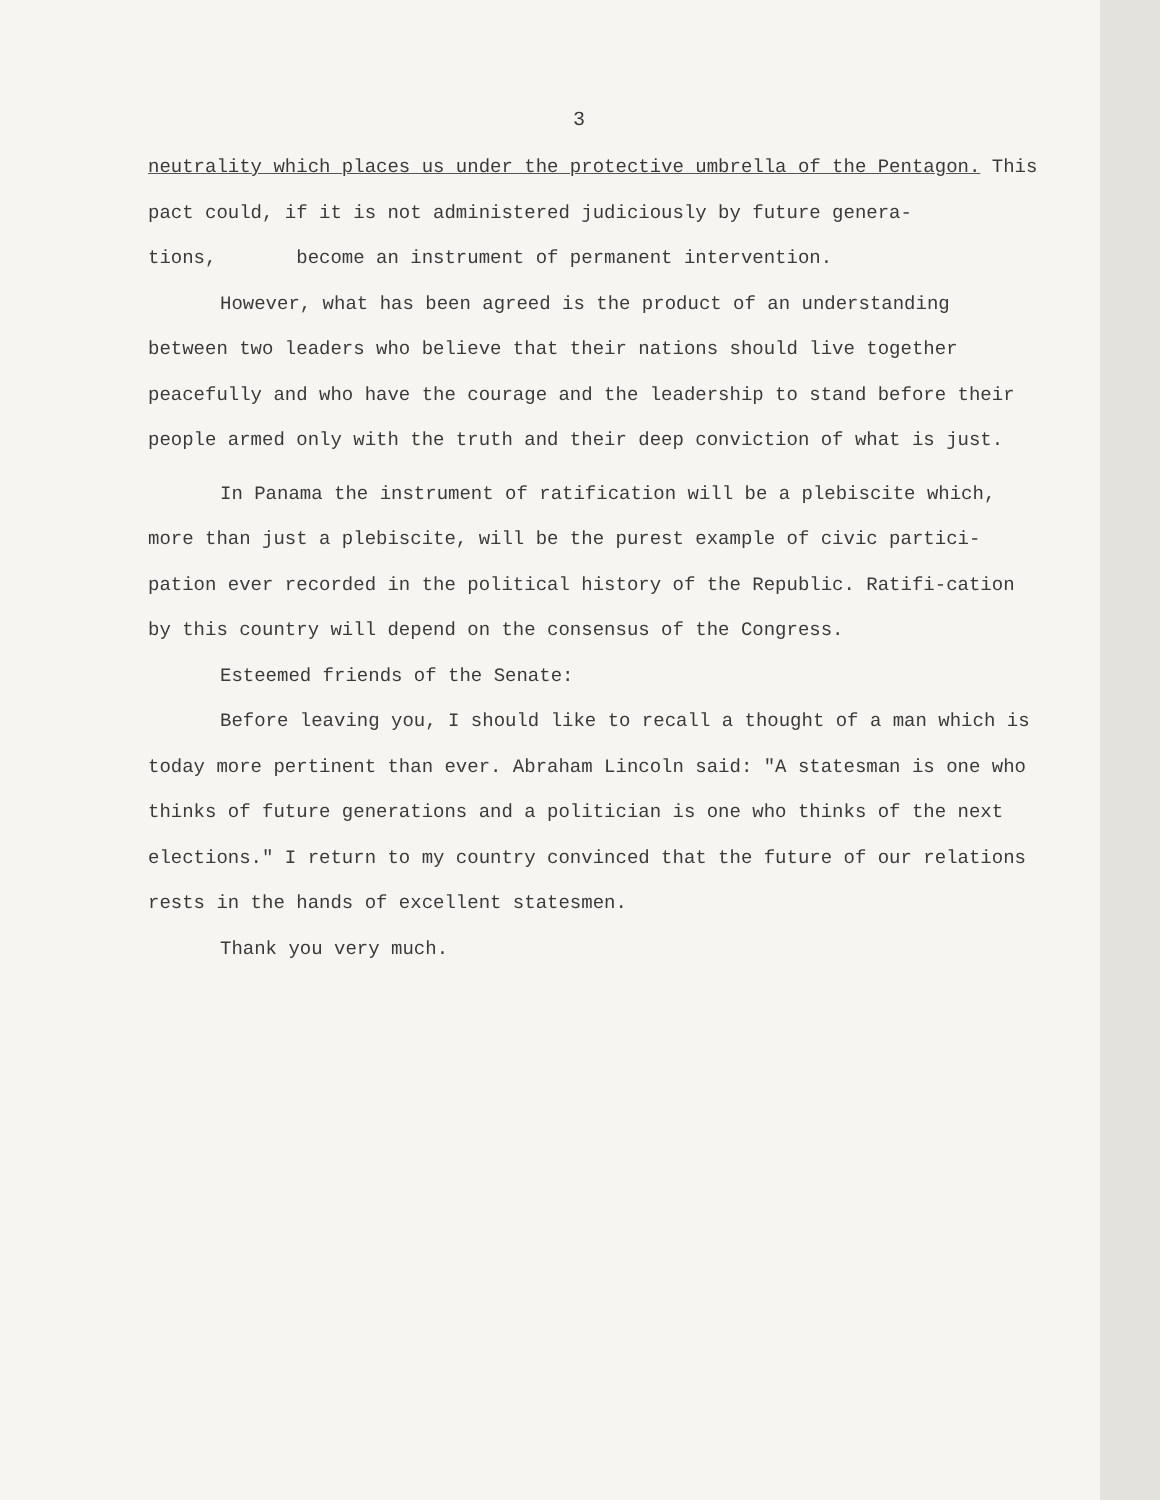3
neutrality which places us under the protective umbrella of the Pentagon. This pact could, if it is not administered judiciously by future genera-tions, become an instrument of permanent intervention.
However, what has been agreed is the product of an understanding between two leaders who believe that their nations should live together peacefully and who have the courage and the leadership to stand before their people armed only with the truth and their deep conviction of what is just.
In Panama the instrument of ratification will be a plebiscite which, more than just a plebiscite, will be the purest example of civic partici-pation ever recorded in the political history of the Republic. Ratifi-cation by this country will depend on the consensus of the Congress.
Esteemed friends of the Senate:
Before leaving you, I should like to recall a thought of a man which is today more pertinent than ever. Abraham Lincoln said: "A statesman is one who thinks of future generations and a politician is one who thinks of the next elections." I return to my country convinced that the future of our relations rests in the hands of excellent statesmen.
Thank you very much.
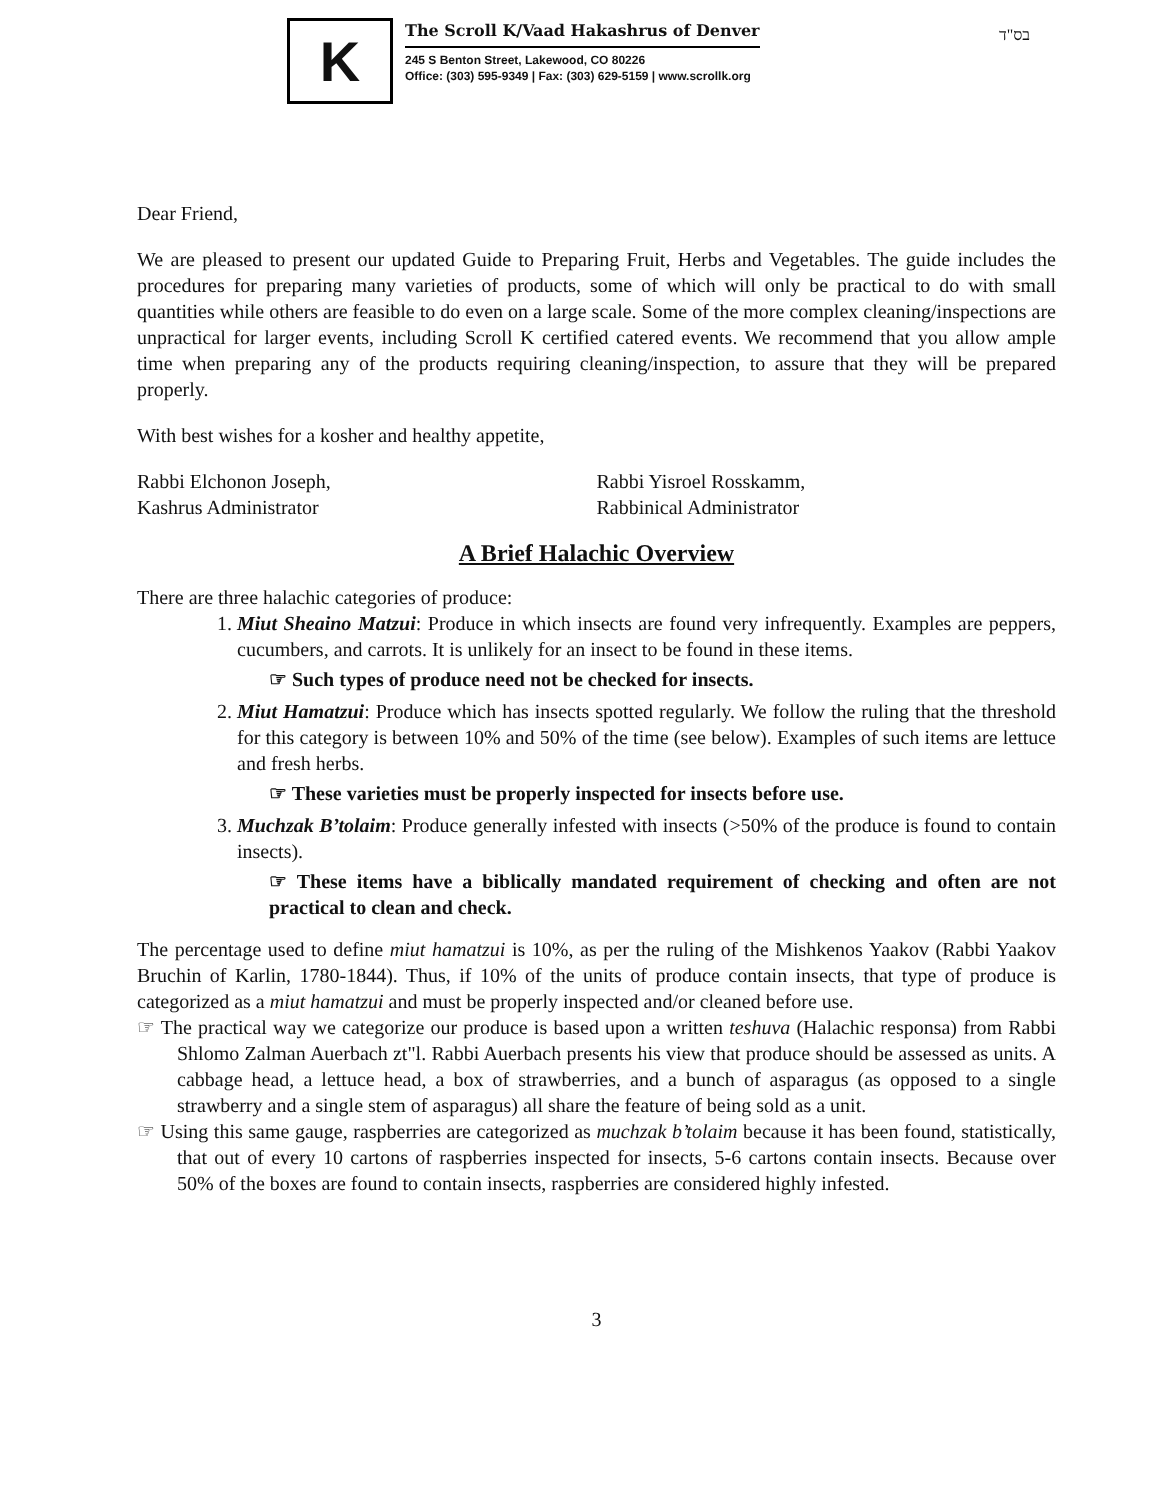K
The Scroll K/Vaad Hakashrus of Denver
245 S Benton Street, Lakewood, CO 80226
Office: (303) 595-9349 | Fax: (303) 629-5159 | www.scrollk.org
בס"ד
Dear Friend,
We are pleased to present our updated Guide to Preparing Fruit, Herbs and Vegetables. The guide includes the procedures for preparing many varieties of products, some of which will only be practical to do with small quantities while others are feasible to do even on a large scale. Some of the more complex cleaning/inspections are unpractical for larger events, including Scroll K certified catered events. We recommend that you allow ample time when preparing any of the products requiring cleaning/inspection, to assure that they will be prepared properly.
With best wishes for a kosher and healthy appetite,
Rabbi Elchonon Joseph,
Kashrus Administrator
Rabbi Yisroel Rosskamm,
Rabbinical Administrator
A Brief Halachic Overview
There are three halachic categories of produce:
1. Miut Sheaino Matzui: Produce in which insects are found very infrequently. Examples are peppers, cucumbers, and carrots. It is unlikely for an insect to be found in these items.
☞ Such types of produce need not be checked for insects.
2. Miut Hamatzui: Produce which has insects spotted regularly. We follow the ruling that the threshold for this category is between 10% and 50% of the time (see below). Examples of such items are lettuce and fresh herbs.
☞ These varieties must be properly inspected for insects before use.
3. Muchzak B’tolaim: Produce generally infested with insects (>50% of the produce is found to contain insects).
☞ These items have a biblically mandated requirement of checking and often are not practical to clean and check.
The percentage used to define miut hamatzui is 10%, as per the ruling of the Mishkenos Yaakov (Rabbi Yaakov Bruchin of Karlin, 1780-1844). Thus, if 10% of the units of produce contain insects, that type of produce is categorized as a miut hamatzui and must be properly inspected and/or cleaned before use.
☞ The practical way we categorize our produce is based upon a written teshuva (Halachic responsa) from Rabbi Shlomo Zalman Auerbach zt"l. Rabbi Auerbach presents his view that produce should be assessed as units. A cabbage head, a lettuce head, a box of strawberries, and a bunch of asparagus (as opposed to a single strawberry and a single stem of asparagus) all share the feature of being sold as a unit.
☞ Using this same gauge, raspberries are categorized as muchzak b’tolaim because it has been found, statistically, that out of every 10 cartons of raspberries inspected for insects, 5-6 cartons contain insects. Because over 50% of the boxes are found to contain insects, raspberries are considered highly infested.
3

....

Aim of the task: The lines to set down, exactly and with both ends included, run from the one containing "The percentage used" to the last line of the data above.

Task output:
The percentage used to define miut hamatzui is 10%, as per the ruling of the Mishkenos Yaakov (Rabbi Yaakov Bruchin of Karlin, 1780-1844). Thus, if 10% of the units of produce contain insects, that type of produce is categorized as a miut hamatzui and must be properly inspected and/or cleaned before use.
☞ The practical way we categorize our produce is based upon a written teshuva (Halachic responsa) from Rabbi Shlomo Zalman Auerbach zt"l. Rabbi Auerbach presents his view that produce should be assessed as units. A cabbage head, a lettuce head, a box of strawberries, and a bunch of asparagus (as opposed to a single strawberry and a single stem of asparagus) all share the feature of being sold as a unit.
☞ Using this same gauge, raspberries are categorized as muchzak b’tolaim because it has been found, statistically, that out of every 10 cartons of raspberries inspected for insects, 5-6 cartons contain insects. Because over 50% of the boxes are found to contain insects, raspberries are considered highly infested.
3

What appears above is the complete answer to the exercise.